Monday, Jul. 11, 1949
Knock-Out Campaign
For almost two weeks, Chicago had been breaking out in a rash of cryptic signs: "KOVD." The letters were stenciled in red on Loop sidewalks. They flowered 10,000 feet overhead in sky writing and billboards showed them painted on a giant boxing glove. The city's Health Department was getting a message to Chicagoans: KNOCK OUT VENEREAL DISEASE.
In its own flamboyant fashion, Chicago had given a lusty preview of the national anti-VD campaign which opened last week in more than 300 cities in 28 states. The U.S. Public Health Service, helping to plan and synchronize the local efforts, had arranged with the Communication Materials Center of New York's Columbia University Press to provide posters, car cards, window displays, pamphlets and match books.
Put It Down. The public campaign was as plain-spoken as the anti-VD drives directed at servicemen during the war. Motorists in Arkansas found themselves questioned by billboards: "Have you got syphilis?" Barflies put nickels in Washington jukeboxes to hear a Negro quartet sing Put It Down, an appeal to stamp out VD. The Columbia Center was about to issue a recording by Balladeer Tom Glazer of a twangy song called An Ignorant Cowboy. Its last stanza:
A ranch on the range isn't likely to find Much use for a cowboy who's dead,
lame or blind,
So if you've known Katey, Please listen to this: Only a doctor can cure syphilis!

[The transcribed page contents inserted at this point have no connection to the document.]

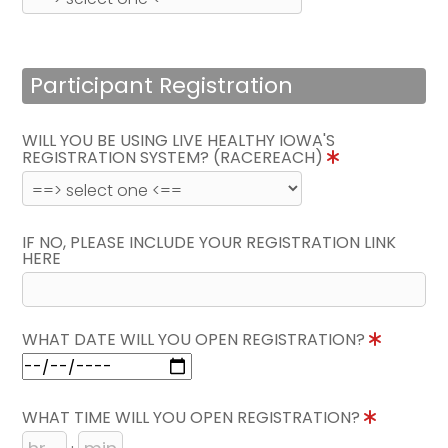
Participant Registration
WILL YOU BE USING LIVE HEALTHY IOWA'S
REGISTRATION SYSTEM? (RACEREACH)
IF NO, PLEASE INCLUDE YOUR REGISTRATION LINK
HERE
WHAT DATE WILL YOU OPEN REGISTRATION?
WHAT TIME WILL YOU OPEN REGISTRATION?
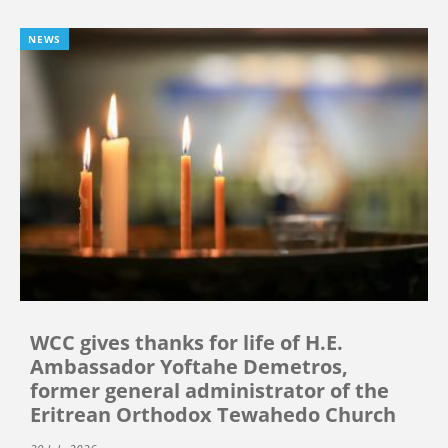
NEWS
WCC gives thanks for life of H.E.
Ambassador Yoftahe Demetros,
former general administrator of the
Eritrean Orthodox Tewahedo Church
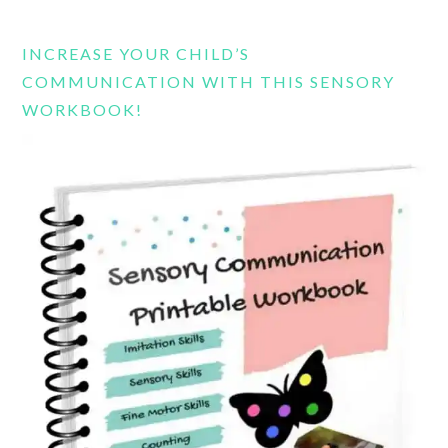
website
INCREASE YOUR CHILD’S
COMMUNICATION WITH THIS SENSORY
WORKBOOK!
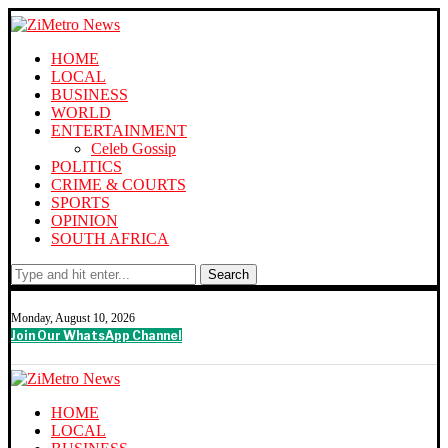
HOME
LOCAL
BUSINESS
WORLD
ENTERTAINMENT
Celeb Gossip
POLITICS
CRIME & COURTS
SPORTS
OPINION
SOUTH AFRICA
Search
Monday, August 10, 2026
Join Our WhatsApp Channel
HOME
LOCAL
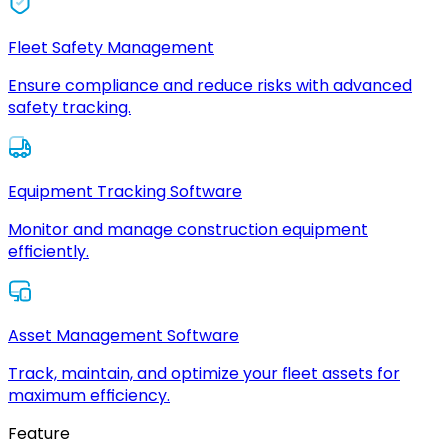
Fleet Safety Management
Ensure compliance and reduce risks with advanced
safety tracking.
Equipment Tracking Software
Monitor and manage construction equipment
efficiently.
Asset Management Software
Track, maintain, and optimize your fleet assets for
maximum efficiency.
Feature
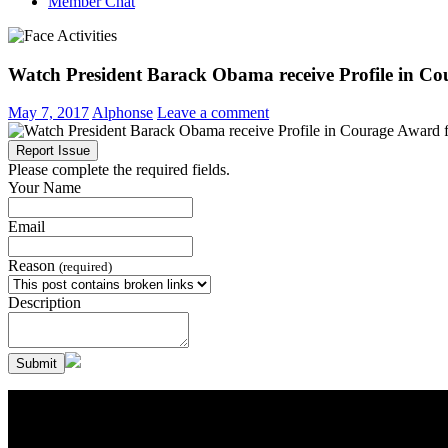
Member Chat
Watch President Barack Obama receive Profile in C
May 7, 2017
Alphonse
Leave a comment
Report Issue
Please complete the required fields.
Your Name
Email
Reason
(required)
Description
Submit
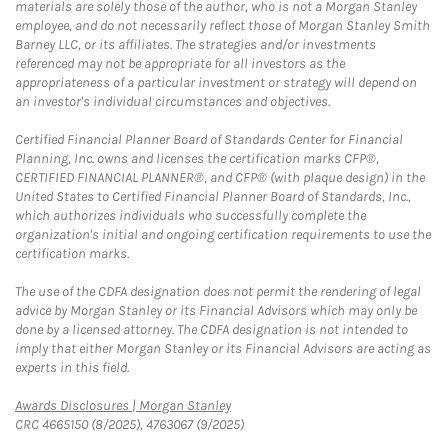
materials are solely those of the author, who is not a Morgan Stanley
employee, and do not necessarily reflect those of Morgan Stanley Smith
Barney LLC, or its affiliates. The strategies and/or investments
referenced may not be appropriate for all investors as the
appropriateness of a particular investment or strategy will depend on
an investor's individual circumstances and objectives.
Certified Financial Planner Board of Standards Center for Financial
Planning, Inc. owns and licenses the certification marks CFP®,
CERTIFIED FINANCIAL PLANNER®, and CFP® (with plaque design) in the
United States to Certified Financial Planner Board of Standards, Inc.,
which authorizes individuals who successfully complete the
organization's initial and ongoing certification requirements to use the
certification marks.
The use of the CDFA designation does not permit the rendering of legal
advice by Morgan Stanley or its Financial Advisors which may only be
done by a licensed attorney. The CDFA designation is not intended to
imply that either Morgan Stanley or its Financial Advisors are acting as
experts in this field.
Link Opens in New Tab
Awards Disclosures | Morgan Stanley
CRC 4665150 (8/2025), 4763067 (9/2025)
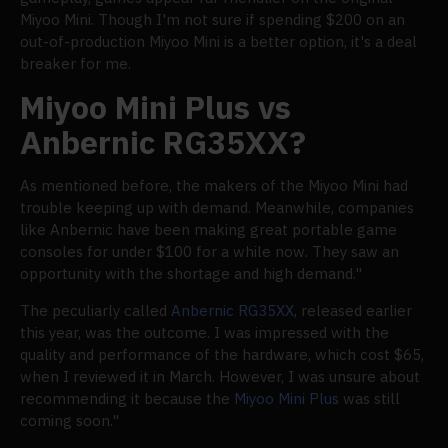
Miyoo Mini. Though I'm not sure if spending $200 on an
out-of-production Miyoo Mini is a better option, it's a deal
breaker for me.
Miyoo Mini Plus vs
Anbernic RG35XX?
As mentioned before, the makers of the Miyoo Mini had
trouble keeping up with demand. Meanwhile, companies
like Anbernic have been making great portable game
consoles for under $100 for a while now. They saw an
opportunity with the shortage and high demand."
The peculiarly called
Anbernic RG35XX
, released earlier
this year, was the outcome. I was impressed with the
quality and performance of the hardware, which cost $65,
when I reviewed it in March. However, I was unsure about
recommending it because the
Miyoo Mini Plus
was still
coming soon."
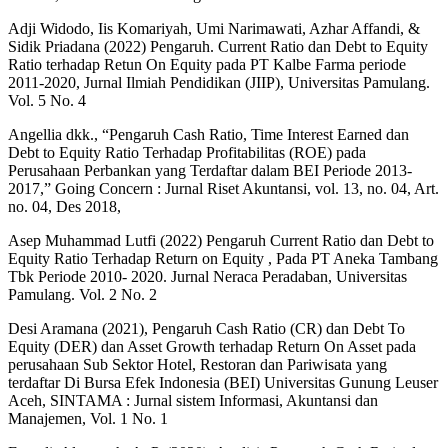
Adji Widodo, Iis Komariyah, Umi Narimawati, Azhar Affandi, &
Sidik Priadana (2022) Pengaruh. Current Ratio dan Debt to Equity
Ratio terhadap Retun On Equity pada PT Kalbe Farma periode
2011-2020, Jurnal Ilmiah Pendidikan (JIIP), Universitas Pamulang.
Vol. 5 No. 4
Angellia dkk., “Pengaruh Cash Ratio, Time Interest Earned dan
Debt to Equity Ratio Terhadap Profitabilitas (ROE) pada
Perusahaan Perbankan yang Terdaftar dalam BEI Periode 2013-
2017,” Going Concern : Jurnal Riset Akuntansi, vol. 13, no. 04, Art.
no. 04, Des 2018,
Asep Muhammad Lutfi (2022) Pengaruh Current Ratio dan Debt to
Equity Ratio Terhadap Return on Equity , Pada PT Aneka Tambang
Tbk Periode 2010- 2020. Jurnal Neraca Peradaban, Universitas
Pamulang. Vol. 2 No. 2
Desi Aramana (2021), Pengaruh Cash Ratio (CR) dan Debt To
Equity (DER) dan Asset Growth terhadap Return On Asset pada
perusahaan Sub Sektor Hotel, Restoran dan Pariwisata yang
terdaftar Di Bursa Efek Indonesia (BEI) Universitas Gunung Leuser
Aceh, SINTAMA : Jurnal sistem Informasi, Akuntansi dan
Manajemen, Vol. 1 No. 1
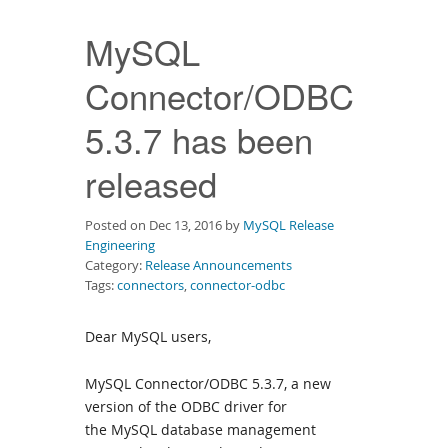
Downloads
MySQL
Documentation
Connector/ODBC
5.3.7 has been
released
Posted on Dec 13, 2016 by
MySQL Release
Engineering
Category:
Release Announcements
Tags:
connectors
,
connector-odbc
Dear MySQL users,
MySQL Connector/ODBC 5.3.7, a new
version of the ODBC driver for
the MySQL database management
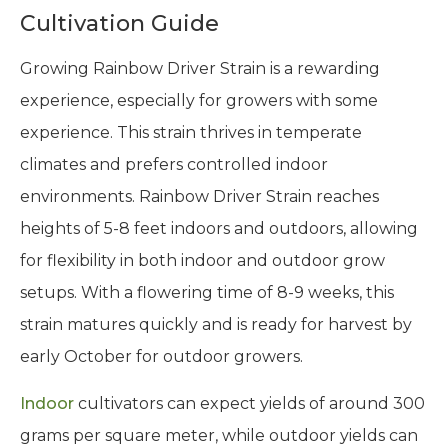
Cultivation Guide
Growing Rainbow Driver Strain is a rewarding
experience, especially for growers with some
experience. This strain thrives in temperate
climates and prefers controlled indoor
environments. Rainbow Driver Strain reaches
heights of 5-8 feet indoors and outdoors, allowing
for flexibility in both indoor and outdoor grow
setups. With a flowering time of 8-9 weeks, this
strain matures quickly and is ready for harvest by
early October for outdoor growers.
Indoor
cultivators can expect yields of around 300
grams per square meter, while outdoor yields can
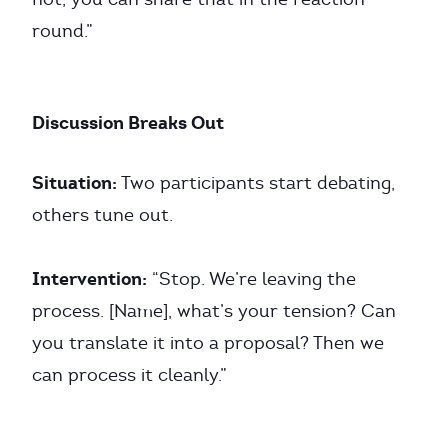
round.”
Discussion Breaks Out
Situation:
Two participants start debating,
others tune out.
Intervention:
“Stop. We’re leaving the
process. [Name], what’s your tension? Can
you translate it into a proposal? Then we
can process it cleanly.”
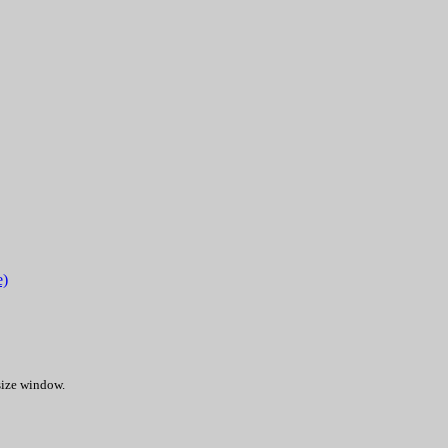
e)
 size window.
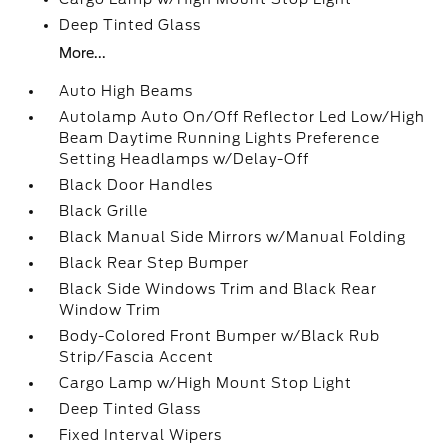
Deep Tinted Glass
More...
Auto High Beams
Autolamp Auto On/Off Reflector Led Low/High
Beam Daytime Running Lights Preference
Setting Headlamps w/Delay-Off
Black Door Handles
Black Grille
Black Manual Side Mirrors w/Manual Folding
Black Rear Step Bumper
Black Side Windows Trim and Black Rear
Window Trim
Body-Colored Front Bumper w/Black Rub
Strip/Fascia Accent
Cargo Lamp w/High Mount Stop Light
Deep Tinted Glass
Fixed Interval Wipers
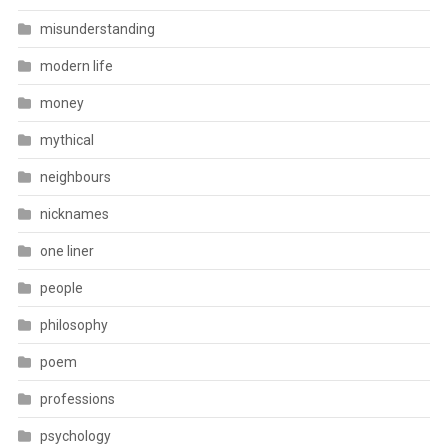
misunderstanding
modern life
money
mythical
neighbours
nicknames
one liner
people
philosophy
poem
professions
psychology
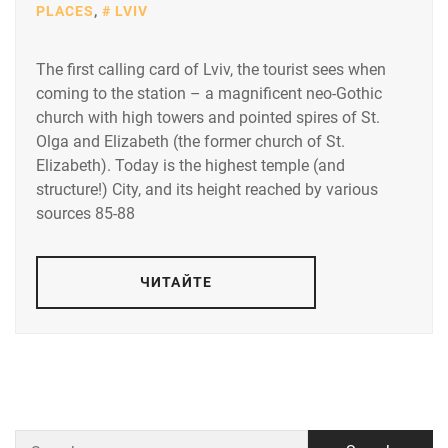
PLACES
,
LVIV
The first calling card of Lviv, the tourist sees when
coming to the station – a magnificent neo-Gothic
church with high towers and pointed spires of St.
Olga and Elizabeth (the former church of St.
Elizabeth). Today is the highest temple (and
structure!) City, and its height reached by various
sources 85-88
ЧИТАЙТЕ
Search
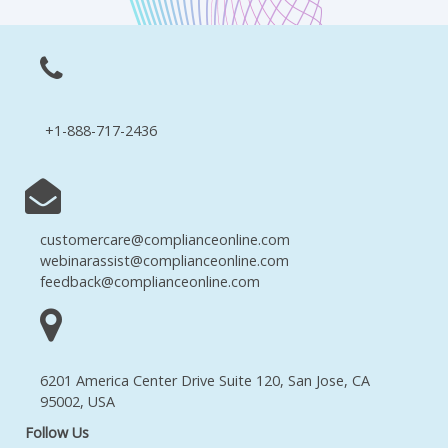
+1-888-717-2436
customercare@complianceonline.com
webinarassist@complianceonline.com
feedback@complianceonline.com
6201 America Center Drive Suite 120, San Jose, CA
95002, USA
Follow Us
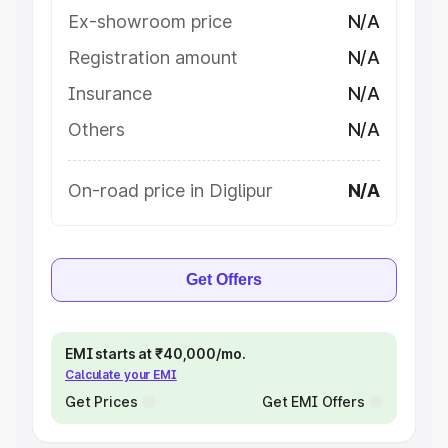
Ex-showroom price
N/A
Registration amount
N/A
Insurance
N/A
Others
N/A
On-road price in Diglipur
N/A
Get Offers
EMI starts at ₹40,000/mo.
Calculate your EMI
Get Prices
Get EMI Offers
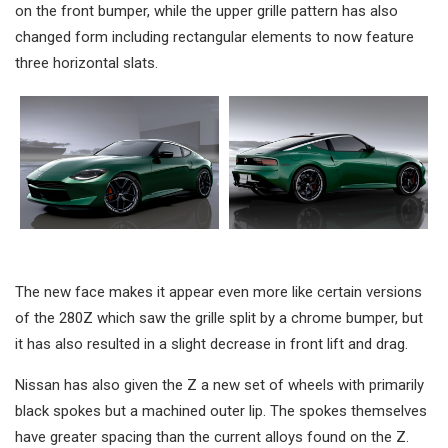
on the front bumper, while the upper grille pattern has also
changed form including rectangular elements to now feature
three horizontal slats.
The new face makes it appear even more like certain versions
of the 280Z which saw the grille split by a chrome bumper, but
it has also resulted in a slight decrease in front lift and drag.
Nissan has also given the Z a new set of wheels with primarily
black spokes but a machined outer lip. The spokes themselves
have greater spacing than the current alloys found on the Z.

Stay-at-homes will not be able to escape the publicity blasts. For radio there are 15-minute musical dramatizations, torch songs and spot announcements. For television there are movie shorts.
Slug It Out. One way & another, the Public Health Service hoped to reach 96^ million people. Among them would be a high proportion of the unreported syphilis victims in the U.S., estimated at 2,000,000. The object was to persuade them to step forward and accept penicillin treatment (one day for gonorrhea, eight for syphilis). P.H.S. knows that the fight against syphilis is being slowly won: against some 220,-ooo new cases each year, 373,296 cases were reported and treated in 1947, and 338,141 last year.
In kicking off the 1949 campaign, Chicago got its chance to remind its citizens that it had pioneered in bringing the fight against VD into the open. Its publicity-loving Health Commissioner, Dr. Herman Niels Bundesen, once dragged in Al Capone's girl friend for a blood test. He still tacks up syphilis quarantine signs himself, with the butt of a pistol, on any tavern which refuses to send its bar girls in for tests. Pointing to Chicago's syphilis rate, which has dropped 45% against a national drop of 37%, Bundesen boldly boasts: "Chicago is the safest place in the world today to have intercourse." But, he adds: "We must stay in the ring and slug it out. There is no rest between rounds when the enemy is syphilis."